- TEXTE À LIRE -
# # # #

L’Eneco Tour 2015 s’est achevé ce dimanche au sommet du Mur de Grammont par la victoire d’étape de l’habituel lieutenant Manuel Quinziato, et le deuxième sacre d’un grand par le talent, Tim Wellens. Le puncheur de la Lotto-Soudal a répété son schéma victorieux de 2014 dans l’étape la plus difficile de la semaine, celles des côtes ardennaises, entre Heerlen et Houffalize. Une démonstration de force, et aussi de sens tactique, là ou ses adversaires ont parfois eu tout faux, comme noyés dans le déluge belge.

Un ménage rendu possible par les conditions météorologiques

Si l’ancien Tour du Bénélux se déroule encore cette année au mois d’août – il sera déplacé en septembre l’an prochain pour cause de Jeux Olympiques ndlr – , la météo des dernières étapes nous aura sérieusement fait replonger dans la nostalgie des classiques printanières. Non seulement le tracé s’y prêtait avec enthousiasme, il aura fallu que les conditions de course s’en mêlent pour offrir au public un spectacle digne de celui des classiques, un format tant recherché par les organisateurs de l’épreuve, ayant opéré un lifting sur ce point depuis l’édition 2012, mettant un terme à une course à l’intêret mesuré, se décidant sur un prologue et un contre-la-montre final. Si les coureurs n’ont pas eu droit au vent lors des premières étapes de plaine aux Pays-Bas, la pluie a fait son apparition pour la première journée corsée, amenant le peloton dans la ville de Sittard, lieu de passage habituel de l’Amstel Gold Race. 28 côtes à parcourir, une pluie battante, une échappée de flahutes avec un Johan Le Bon victorieux, et derrière, des équipes décidées à décanter le tout en vissant sans attendre la flamme rouge. Un cocktail détonnant qui aura débouché sur une course de mouvements agréable à suivre, dans laquelle Tim Wellens s’est retrouvé comme un poisson dans l’eau, ce fut le cas de le dire.

# # # #

- EXTRAITS DE DONNÉES -
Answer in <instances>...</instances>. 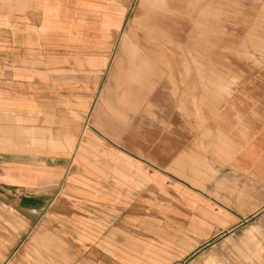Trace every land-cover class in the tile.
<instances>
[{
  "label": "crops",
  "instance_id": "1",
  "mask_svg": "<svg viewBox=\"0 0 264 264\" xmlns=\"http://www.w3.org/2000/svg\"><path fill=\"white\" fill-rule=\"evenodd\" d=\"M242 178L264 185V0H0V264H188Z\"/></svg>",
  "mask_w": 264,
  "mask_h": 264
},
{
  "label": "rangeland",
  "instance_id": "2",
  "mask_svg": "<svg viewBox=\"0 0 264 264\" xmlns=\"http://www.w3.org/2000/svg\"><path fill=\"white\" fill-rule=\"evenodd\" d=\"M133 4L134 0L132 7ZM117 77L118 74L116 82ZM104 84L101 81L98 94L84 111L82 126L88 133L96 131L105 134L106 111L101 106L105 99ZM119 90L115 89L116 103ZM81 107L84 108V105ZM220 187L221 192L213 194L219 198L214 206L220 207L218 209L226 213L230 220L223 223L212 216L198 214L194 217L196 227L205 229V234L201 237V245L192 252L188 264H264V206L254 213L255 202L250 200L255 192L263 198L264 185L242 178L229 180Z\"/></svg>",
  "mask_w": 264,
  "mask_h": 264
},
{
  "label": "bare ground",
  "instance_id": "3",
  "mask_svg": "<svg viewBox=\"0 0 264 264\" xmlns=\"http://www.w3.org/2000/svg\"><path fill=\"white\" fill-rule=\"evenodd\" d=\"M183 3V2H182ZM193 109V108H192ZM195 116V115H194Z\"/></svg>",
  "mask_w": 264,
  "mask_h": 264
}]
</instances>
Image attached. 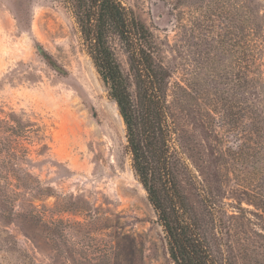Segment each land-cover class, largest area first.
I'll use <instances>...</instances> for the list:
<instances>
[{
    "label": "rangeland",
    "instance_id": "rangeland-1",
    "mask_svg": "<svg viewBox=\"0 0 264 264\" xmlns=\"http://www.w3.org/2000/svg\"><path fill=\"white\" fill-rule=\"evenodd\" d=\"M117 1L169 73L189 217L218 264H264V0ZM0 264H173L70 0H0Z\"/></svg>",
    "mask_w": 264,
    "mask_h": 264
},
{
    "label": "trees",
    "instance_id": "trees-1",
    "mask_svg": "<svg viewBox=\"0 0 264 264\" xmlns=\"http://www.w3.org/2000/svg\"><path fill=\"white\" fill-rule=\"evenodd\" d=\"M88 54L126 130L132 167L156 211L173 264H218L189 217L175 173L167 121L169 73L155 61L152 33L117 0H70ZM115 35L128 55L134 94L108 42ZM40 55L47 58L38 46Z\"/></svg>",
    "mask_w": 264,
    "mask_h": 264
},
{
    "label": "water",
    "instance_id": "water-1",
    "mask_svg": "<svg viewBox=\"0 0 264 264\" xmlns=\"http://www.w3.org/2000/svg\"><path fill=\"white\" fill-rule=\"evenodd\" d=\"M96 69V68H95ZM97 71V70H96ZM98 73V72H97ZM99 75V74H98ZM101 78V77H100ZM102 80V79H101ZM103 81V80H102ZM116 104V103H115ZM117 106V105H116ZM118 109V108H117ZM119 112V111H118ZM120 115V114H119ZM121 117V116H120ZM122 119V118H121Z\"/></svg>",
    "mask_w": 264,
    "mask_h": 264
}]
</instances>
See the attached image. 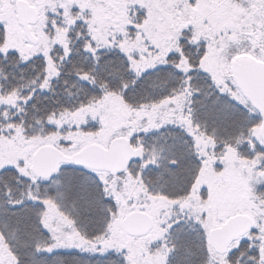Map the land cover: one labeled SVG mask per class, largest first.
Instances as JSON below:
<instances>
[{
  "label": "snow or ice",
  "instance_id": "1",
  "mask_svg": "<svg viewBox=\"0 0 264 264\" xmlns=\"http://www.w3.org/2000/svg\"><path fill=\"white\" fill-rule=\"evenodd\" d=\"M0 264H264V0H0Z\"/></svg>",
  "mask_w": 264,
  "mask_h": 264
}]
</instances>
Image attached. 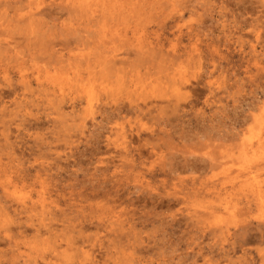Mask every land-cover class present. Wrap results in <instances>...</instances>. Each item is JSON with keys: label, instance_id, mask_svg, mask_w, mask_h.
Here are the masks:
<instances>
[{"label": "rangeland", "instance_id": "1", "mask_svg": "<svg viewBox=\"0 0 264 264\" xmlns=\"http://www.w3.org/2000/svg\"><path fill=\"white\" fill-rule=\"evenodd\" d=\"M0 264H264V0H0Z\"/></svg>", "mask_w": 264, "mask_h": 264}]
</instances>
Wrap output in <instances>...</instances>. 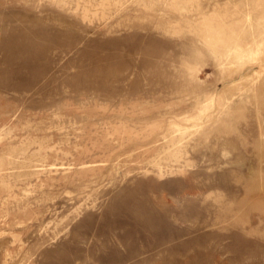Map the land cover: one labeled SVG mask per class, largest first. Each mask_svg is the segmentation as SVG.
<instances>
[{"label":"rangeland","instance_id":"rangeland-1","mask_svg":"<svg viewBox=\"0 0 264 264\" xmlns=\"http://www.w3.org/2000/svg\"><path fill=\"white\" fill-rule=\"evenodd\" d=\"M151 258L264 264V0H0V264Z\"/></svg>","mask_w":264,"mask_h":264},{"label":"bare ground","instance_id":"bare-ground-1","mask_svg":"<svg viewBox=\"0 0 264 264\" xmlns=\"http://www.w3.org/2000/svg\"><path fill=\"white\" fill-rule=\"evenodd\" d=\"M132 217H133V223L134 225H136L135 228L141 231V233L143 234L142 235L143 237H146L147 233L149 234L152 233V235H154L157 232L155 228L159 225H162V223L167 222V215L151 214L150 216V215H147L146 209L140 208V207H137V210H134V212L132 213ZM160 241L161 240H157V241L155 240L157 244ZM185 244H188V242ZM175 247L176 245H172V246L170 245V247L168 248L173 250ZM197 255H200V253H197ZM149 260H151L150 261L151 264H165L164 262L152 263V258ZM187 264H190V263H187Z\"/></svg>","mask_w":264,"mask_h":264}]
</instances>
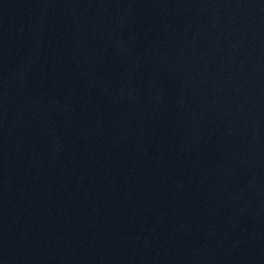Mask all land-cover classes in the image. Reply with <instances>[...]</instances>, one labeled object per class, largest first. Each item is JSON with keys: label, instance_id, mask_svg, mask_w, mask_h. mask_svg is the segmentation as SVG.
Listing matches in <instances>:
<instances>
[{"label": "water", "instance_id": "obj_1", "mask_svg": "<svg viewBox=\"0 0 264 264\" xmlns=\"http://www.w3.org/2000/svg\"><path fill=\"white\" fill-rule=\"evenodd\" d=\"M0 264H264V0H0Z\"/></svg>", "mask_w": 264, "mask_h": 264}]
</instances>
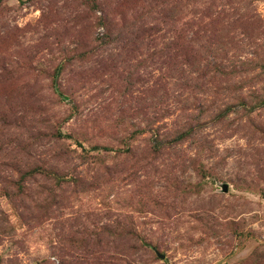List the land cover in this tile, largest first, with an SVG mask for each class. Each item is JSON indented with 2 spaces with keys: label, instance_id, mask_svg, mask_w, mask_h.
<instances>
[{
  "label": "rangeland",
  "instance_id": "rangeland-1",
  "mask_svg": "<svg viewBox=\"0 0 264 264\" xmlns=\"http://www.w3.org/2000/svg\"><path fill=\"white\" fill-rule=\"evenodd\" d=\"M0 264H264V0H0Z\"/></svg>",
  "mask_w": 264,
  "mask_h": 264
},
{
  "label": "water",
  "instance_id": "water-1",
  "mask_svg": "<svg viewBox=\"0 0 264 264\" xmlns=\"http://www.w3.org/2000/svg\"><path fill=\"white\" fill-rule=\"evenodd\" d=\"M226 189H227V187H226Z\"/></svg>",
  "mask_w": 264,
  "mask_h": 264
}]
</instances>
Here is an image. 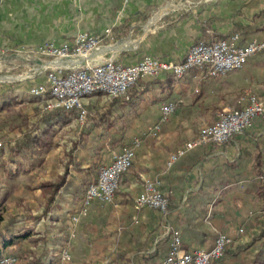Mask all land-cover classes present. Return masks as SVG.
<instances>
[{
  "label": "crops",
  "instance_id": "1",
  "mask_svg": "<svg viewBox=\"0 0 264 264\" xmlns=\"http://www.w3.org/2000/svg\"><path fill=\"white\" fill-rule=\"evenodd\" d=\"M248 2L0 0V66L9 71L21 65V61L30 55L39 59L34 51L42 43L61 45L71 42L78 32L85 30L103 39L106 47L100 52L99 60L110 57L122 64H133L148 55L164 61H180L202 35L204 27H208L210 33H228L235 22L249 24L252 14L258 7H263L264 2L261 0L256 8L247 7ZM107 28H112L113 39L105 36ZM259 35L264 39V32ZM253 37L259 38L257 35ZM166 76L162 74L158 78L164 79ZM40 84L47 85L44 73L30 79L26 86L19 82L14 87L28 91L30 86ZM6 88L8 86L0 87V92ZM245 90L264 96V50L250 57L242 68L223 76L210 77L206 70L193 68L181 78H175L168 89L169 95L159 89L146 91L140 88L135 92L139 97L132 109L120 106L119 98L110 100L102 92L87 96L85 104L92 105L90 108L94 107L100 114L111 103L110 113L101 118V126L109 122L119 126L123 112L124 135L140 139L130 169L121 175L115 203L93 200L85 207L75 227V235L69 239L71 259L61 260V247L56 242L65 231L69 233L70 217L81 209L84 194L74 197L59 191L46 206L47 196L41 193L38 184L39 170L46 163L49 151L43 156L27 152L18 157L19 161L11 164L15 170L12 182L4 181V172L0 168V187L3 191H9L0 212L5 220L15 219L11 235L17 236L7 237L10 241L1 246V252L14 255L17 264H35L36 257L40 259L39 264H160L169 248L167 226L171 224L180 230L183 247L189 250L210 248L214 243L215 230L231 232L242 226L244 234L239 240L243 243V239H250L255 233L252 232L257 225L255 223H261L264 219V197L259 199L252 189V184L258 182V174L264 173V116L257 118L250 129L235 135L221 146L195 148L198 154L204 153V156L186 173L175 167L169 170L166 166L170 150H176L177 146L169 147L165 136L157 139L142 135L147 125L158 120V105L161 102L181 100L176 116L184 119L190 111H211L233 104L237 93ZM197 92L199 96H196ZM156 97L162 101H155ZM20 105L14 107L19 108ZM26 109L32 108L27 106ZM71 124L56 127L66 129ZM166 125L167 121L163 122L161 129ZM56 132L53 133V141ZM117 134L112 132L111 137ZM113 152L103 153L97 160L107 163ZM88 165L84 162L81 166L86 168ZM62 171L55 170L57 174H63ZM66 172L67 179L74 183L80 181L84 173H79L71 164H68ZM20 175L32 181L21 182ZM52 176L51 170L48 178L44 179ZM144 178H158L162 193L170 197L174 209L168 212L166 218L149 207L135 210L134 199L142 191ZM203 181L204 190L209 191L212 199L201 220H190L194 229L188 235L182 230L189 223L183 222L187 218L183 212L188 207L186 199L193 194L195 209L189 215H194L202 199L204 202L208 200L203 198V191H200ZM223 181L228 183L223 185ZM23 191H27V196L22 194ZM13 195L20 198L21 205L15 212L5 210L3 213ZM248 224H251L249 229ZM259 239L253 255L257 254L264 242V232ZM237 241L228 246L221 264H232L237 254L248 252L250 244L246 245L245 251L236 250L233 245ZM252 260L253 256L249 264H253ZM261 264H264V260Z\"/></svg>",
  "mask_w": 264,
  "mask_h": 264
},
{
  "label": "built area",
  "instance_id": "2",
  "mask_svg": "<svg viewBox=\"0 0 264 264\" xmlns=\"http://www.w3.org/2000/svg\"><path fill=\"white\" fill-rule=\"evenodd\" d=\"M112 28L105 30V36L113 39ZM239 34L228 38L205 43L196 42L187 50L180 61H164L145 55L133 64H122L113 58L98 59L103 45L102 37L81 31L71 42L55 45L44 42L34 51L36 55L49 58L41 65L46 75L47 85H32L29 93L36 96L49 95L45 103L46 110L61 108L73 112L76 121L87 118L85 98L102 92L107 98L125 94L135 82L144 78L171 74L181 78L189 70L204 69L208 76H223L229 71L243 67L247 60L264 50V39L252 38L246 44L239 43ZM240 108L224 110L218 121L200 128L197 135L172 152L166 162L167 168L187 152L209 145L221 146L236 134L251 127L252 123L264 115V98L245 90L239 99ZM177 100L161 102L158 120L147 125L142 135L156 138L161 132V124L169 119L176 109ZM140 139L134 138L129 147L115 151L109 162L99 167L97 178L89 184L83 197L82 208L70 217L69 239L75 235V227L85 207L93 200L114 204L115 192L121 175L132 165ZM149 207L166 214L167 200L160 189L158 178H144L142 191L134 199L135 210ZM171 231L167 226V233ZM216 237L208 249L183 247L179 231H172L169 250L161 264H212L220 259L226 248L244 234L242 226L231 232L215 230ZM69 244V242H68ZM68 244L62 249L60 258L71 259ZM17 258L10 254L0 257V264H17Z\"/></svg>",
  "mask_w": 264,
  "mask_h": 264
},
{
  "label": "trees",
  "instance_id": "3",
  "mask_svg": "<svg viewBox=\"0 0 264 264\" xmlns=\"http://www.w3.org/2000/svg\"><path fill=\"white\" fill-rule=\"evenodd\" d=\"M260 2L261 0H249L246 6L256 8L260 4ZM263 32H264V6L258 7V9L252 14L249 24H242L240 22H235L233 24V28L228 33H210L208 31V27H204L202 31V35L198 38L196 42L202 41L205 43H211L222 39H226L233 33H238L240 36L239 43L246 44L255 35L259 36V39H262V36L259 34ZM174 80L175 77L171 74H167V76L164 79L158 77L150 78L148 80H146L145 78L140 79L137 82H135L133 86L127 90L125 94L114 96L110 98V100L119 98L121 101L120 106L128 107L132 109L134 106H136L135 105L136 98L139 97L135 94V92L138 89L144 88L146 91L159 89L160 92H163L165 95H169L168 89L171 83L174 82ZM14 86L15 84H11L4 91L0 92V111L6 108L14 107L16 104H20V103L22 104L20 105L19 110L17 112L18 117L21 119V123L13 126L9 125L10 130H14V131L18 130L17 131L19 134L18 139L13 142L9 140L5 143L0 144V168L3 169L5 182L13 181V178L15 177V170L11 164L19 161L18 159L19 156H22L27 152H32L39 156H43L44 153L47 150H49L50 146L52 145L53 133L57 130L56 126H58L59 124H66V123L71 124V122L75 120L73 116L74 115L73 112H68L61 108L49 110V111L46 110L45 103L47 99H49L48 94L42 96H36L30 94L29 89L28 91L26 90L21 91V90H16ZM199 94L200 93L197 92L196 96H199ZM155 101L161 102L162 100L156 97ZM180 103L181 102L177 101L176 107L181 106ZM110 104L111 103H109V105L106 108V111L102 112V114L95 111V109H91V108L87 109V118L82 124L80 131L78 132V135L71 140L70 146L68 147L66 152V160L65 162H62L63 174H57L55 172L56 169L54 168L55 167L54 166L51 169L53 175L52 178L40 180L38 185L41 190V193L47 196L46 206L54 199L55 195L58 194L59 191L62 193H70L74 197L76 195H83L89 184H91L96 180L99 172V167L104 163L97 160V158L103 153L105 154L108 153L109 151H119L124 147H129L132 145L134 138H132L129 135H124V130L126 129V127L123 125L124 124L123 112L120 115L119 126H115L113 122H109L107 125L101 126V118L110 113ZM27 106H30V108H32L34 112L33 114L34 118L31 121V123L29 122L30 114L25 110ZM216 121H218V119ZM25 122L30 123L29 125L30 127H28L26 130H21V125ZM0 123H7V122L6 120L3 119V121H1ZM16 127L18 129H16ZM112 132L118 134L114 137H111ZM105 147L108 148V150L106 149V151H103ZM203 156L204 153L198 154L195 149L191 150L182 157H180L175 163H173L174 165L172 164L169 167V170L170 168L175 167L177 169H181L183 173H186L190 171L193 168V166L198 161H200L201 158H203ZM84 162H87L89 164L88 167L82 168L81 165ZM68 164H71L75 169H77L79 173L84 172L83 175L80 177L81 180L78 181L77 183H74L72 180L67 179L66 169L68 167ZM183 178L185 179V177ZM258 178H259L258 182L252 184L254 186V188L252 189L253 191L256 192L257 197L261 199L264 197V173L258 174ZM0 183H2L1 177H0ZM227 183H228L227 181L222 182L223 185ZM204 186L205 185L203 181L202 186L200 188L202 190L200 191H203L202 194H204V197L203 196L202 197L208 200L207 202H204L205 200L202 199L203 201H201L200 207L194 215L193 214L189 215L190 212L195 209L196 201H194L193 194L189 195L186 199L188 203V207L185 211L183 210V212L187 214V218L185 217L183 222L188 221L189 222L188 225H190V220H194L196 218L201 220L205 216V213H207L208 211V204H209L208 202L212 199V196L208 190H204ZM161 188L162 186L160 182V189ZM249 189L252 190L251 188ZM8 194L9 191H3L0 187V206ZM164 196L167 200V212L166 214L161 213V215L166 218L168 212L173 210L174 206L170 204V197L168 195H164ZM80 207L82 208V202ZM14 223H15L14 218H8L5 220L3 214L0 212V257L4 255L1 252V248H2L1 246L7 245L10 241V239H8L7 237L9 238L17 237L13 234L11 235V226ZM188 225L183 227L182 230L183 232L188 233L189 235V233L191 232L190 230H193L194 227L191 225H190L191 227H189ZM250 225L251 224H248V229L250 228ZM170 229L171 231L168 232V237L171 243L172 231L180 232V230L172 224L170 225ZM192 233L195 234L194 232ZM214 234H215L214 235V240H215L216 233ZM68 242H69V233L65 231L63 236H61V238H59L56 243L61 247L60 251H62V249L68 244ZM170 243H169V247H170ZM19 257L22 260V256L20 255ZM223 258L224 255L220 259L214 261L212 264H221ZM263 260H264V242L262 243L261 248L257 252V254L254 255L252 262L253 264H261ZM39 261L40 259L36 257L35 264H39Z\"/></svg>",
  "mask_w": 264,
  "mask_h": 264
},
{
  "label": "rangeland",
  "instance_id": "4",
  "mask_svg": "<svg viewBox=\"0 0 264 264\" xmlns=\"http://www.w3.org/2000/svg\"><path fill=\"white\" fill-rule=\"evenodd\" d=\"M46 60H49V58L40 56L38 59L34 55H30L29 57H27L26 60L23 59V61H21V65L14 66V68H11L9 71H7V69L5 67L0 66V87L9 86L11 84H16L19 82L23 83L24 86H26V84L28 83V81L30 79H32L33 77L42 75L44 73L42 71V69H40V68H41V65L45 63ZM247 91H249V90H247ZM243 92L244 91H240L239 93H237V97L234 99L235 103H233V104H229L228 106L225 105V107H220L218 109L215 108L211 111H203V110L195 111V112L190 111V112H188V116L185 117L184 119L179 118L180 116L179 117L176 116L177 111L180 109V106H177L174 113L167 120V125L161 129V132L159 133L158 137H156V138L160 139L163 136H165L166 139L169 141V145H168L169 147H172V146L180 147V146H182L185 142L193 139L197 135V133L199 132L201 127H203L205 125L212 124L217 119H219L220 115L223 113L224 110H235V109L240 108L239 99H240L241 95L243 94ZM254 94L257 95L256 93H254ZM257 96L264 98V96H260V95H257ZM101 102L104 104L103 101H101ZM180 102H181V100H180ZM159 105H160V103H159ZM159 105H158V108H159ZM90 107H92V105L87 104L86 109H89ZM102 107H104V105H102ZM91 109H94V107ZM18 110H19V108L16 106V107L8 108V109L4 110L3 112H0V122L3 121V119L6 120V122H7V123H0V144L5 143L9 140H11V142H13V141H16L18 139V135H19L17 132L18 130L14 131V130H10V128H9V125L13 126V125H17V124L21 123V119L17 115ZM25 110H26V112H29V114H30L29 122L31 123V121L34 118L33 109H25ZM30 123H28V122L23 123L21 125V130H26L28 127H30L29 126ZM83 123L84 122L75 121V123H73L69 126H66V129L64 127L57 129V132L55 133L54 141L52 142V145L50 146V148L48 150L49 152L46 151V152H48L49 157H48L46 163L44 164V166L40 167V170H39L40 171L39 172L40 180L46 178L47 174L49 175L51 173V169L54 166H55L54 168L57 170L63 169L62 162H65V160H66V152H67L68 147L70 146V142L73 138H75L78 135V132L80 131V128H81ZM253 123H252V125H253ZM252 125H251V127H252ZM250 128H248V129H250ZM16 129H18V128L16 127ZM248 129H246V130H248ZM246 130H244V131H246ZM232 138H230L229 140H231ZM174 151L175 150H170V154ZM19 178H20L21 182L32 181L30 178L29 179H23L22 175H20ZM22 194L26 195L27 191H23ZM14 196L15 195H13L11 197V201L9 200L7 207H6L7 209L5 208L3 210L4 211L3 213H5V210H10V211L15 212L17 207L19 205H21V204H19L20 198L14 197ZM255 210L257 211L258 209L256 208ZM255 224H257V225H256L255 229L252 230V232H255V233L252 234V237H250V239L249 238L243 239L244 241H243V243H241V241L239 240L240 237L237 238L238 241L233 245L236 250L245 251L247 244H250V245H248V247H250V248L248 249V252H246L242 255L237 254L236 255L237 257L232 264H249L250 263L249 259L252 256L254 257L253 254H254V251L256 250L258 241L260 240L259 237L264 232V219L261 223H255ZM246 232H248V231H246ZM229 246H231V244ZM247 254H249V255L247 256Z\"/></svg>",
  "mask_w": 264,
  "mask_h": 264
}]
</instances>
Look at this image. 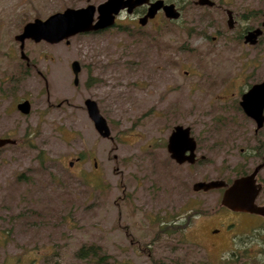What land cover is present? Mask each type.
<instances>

# # # #

- À FAIRE -
• A. Réponds à ces questions sur le texte consacré à l'Eneco Tour 2015 :
(i) Qui a gagné l'étape au sommet du Mur de Grammont ?
(ii) À quel mois la course sera-t-elle déplacée l'an prochain ?
(iii) Combien de côtes comptait la première journée corsée ?
• B. Compte les lignes des enregistrements qui contiennent le mot « water ». Donne uniquement le nombre.

- CORRIGÉ -
• A.
(i) Manuel Quinziato
(ii) Septembre
(iii) 28

• B. 5